I found the explanation and examples from this link very useful: What exactly is "iowait"?. BTW, for the sake of completeness, the I/O here refers to disk I/O, but could also include I/O on a network mounted disk (such as nfs), as explained in this other postthis other post.
I will quote a few important sections (in case the link goes dead), some of those would be repetitions of what others have said already, but to me at least these were clearer:
To summarize it in one sentence, 'iowait' is the percentage of time the CPU is idle AND there is at least one I/O in progress.
Each CPU can be in one of four states: user, sys, idle, iowait.

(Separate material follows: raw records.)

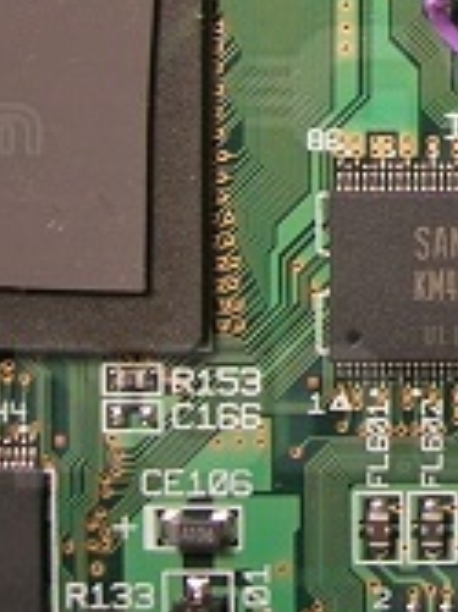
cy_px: -147
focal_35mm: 146
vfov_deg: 13.1
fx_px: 2579
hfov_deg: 9.8
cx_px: 685
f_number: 2.8
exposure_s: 1/22.7
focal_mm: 7.8
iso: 64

I was wondering what happens when system has other processes ready to run while one process is waiting for I/O. The below explains it:
If the CPU is idle, the kernel then determines if there is at least one I/O currently in progress to either a local disk or a remotely mounted disk (NFS) which had been initiated from that CPU. If there is, then the 'iowait' counter is incremented by one. If there is no I/O in progress that was initiated from that CPU, the 'idle' counter is incremented by one.
And here is an example:
Let's say that there are two programs running on a CPU. One is a 'dd' program reading from the disk. The other is a program that does no I/O but is spending 100% of its time doing computational work. Now assume that there is a problem with the I/O subsystem and that physical I/Os are taking over a second to complete. Whenever the 'dd' program is asleep while waiting for its I/Os to complete, the other program is able to run on that CPU. When the clock interrupt occurs, there will always be a program running in either user mode or system mode. Therefore, the %idle and %iowait values will be 0. Even though iowait is 0 now, that does not mean there is NOT a I/O problem because there obviously is one if physical I/Os are taking over a second to complete.